Bashaw tried to raise his concerns regarding COVID-19 vaccines to his leadership at the army through the proper channels, recommending that it change its risk communication strategy for the vaccine from ”safe and effective “ to “there might be some problems.”

However, his concerns were not addressed, Bashaw said. “And then, later, I was targeted due to my own [COVID-19] vaccination status.”

Bashaw said he was “forced into an experimental emergency use authorized testing protocol, which was only for the unvaccinated.”

He questioned the policy, saying that forcing unvaccinated individuals into such a testing regimen seems “coercive” and “kind of punitive.”

Bashaw invoked the provisions of the United States Code, which gives liability protection for epidemic products authorized for emergency use to manufacturers and distributors of the product, the government, and medical personnel who administer the product.

However, the perspective of the individual who chooses to use these products or to whom the product is administered is not considered by this law despite their taking on all the burden of risk. “For this reason, [they should have] the ability to accept or refuse these products,” Bashaw said.

“It’s my job as a medical officer in general, to warn individuals, or at least try to communicate [to them] what they might be getting themselves into with these products.”

Bashaw pointed out that the individual’s right to accept or refuse administration of these products and to informed consent has also been written down in the United States Code, specifically 21 U.S. Code § 360bbb–3.

Individuals to whom the product is authorized for emergency use should be informed “of the significant known and potential benefits and risks of such use, and of the extent to which such benefits and risks are unknown,” the said law stipulates.

This applies not only to the experimental vaccines but also to COVID-19 testing procedures and the wearing of masks, Bashaw said.

Targeted for Disobeying COVID-19 Rules

Bashaw has been court-martialed for disobeying the mandated COVID-19 protocol.
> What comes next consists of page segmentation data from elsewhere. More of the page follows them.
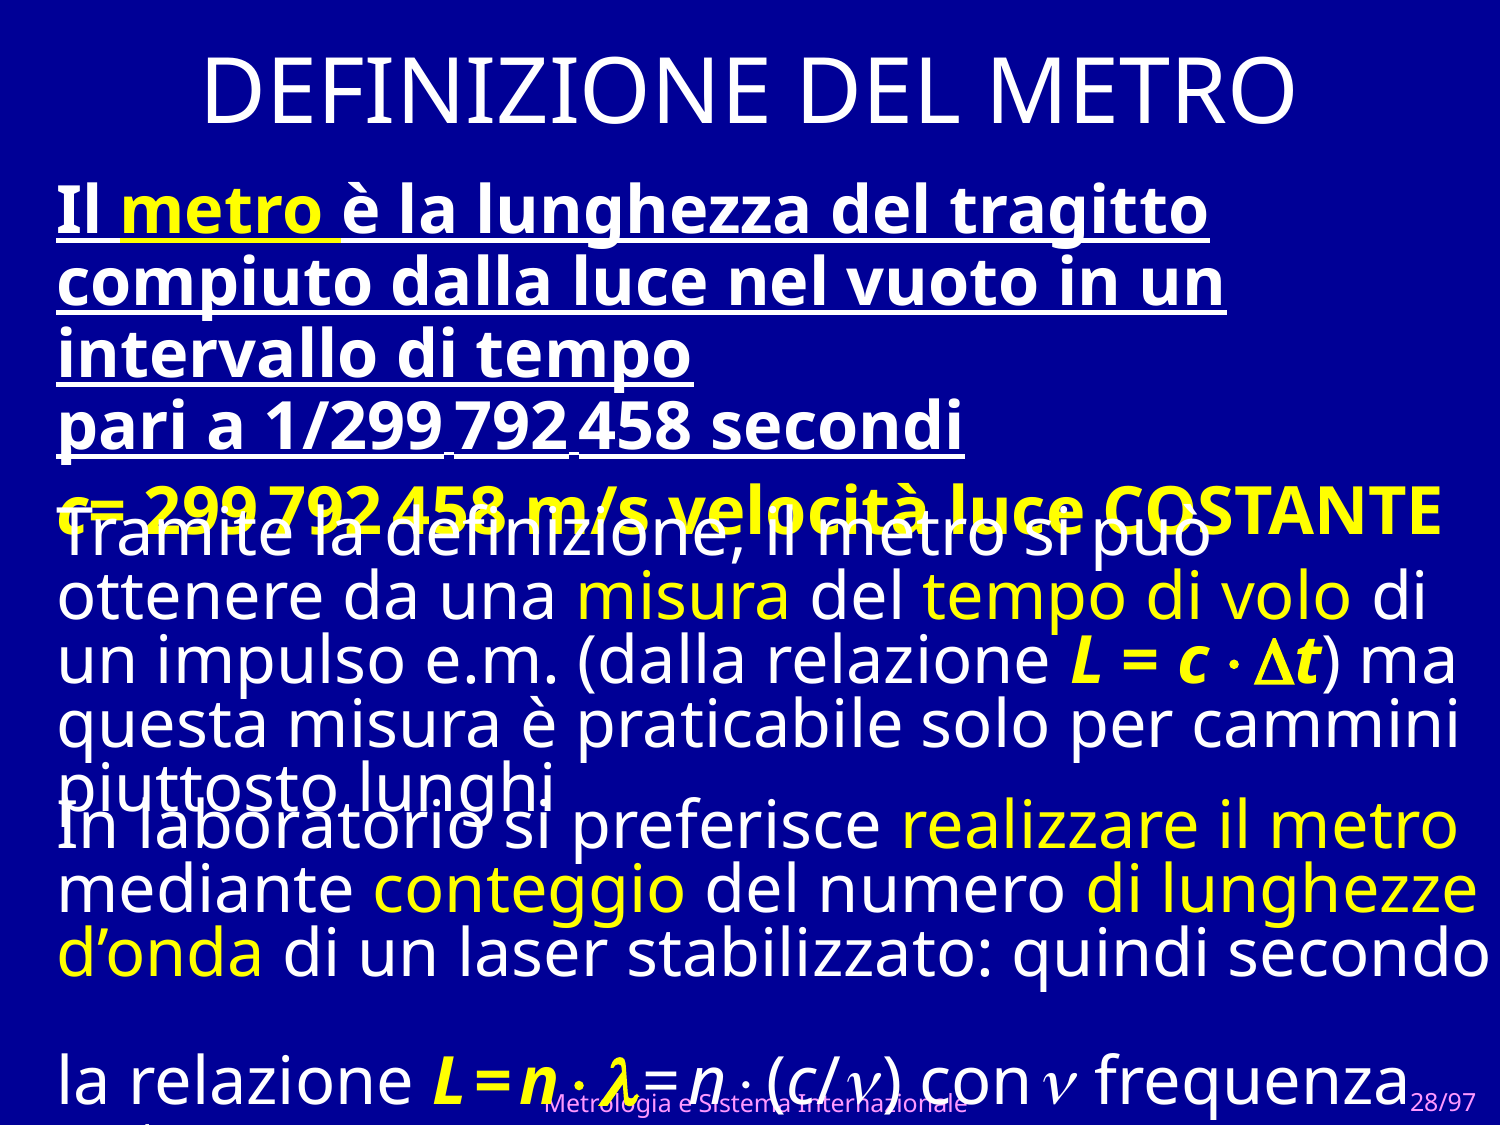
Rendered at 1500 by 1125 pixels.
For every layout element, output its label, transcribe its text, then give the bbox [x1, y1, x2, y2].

footer Metrologia e Sistema Internazionale [119, 1086, 1393, 1125]
text_box Tramite la definizione, il metro si può ottenere da una misura del tempo di volo di un impulso e.m. (dalla relazione L = c t) ma questa misura è praticabile solo per cammini piuttosto lunghi [41, 497, 1500, 773]
text_box Il metro è la lunghezza del tragitto compiuto dalla luce nel vuoto in un intervallo di tempo pari a 1/299 792 458 secondi c= 299 792 458 m/s velocità luce COSTANTE [41, 168, 1478, 480]
text_box In laboratorio si preferisce realizzare il metro mediante conteggio del numero di lunghezze d’onda di un laser stabilizzato: quindi secondo la relazione L = n = n(c/ ) con  frequenza nota [41, 790, 1500, 1066]
title DEFINIZIONE DEL METRO [0, 0, 1500, 174]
He challenged the accusation saying that the order to follow the protocol disregarded the individual’s right to informed consent guaranteed by U.S. law.
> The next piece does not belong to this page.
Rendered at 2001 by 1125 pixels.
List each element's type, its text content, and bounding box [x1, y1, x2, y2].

The court convicted Bashaw, but the judge did not hand down any punishment and recommended to the commanding general to drop the conviction, Bashaw said, but the general upheld the conviction.

After the conviction, the Army initiated Bashaw’s involuntary separation from service after 17 years of honorable service. His expected promotion to captain was also withheld, the officer said.

The justification for his discharge was that the army lost trust in his “capabilities as an officer over the past seven months,” Bashaw explained.

Bashaw filed a rebuttal, hoping to reverse its course.

In addition, Bashaw filed a whistleblower complaint at DoD, but the decision was made that there was no retaliation against him, and the case was closed out. He said that he then filed another complaint which exercises his right guaranteed by the code of military justice to challenge such decisions.